— Data for review —
▽

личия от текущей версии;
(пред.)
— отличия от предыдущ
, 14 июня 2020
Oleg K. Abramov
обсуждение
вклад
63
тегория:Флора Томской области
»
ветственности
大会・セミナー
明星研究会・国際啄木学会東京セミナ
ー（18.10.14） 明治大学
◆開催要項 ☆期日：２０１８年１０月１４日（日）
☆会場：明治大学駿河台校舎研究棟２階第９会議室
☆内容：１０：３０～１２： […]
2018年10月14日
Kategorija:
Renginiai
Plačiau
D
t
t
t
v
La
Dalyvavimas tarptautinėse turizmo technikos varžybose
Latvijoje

△
▽

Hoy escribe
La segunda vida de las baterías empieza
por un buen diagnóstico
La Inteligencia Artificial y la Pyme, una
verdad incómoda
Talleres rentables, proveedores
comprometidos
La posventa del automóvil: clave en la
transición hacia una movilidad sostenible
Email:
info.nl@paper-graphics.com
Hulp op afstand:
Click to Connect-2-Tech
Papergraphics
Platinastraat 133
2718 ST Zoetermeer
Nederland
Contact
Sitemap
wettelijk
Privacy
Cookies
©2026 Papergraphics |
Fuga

△
▽

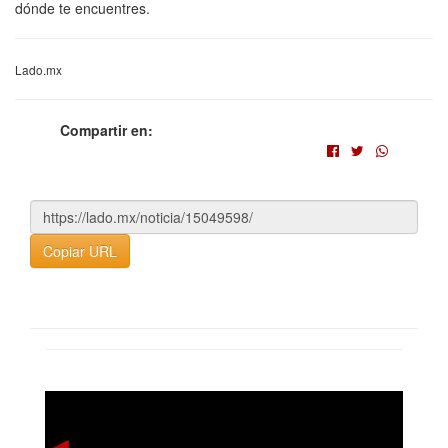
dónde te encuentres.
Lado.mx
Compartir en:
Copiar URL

△

— Work task —
Show the lines of the listing above with "Papergraphics".

— Answer section —
Papergraphics
©2026 Papergraphics |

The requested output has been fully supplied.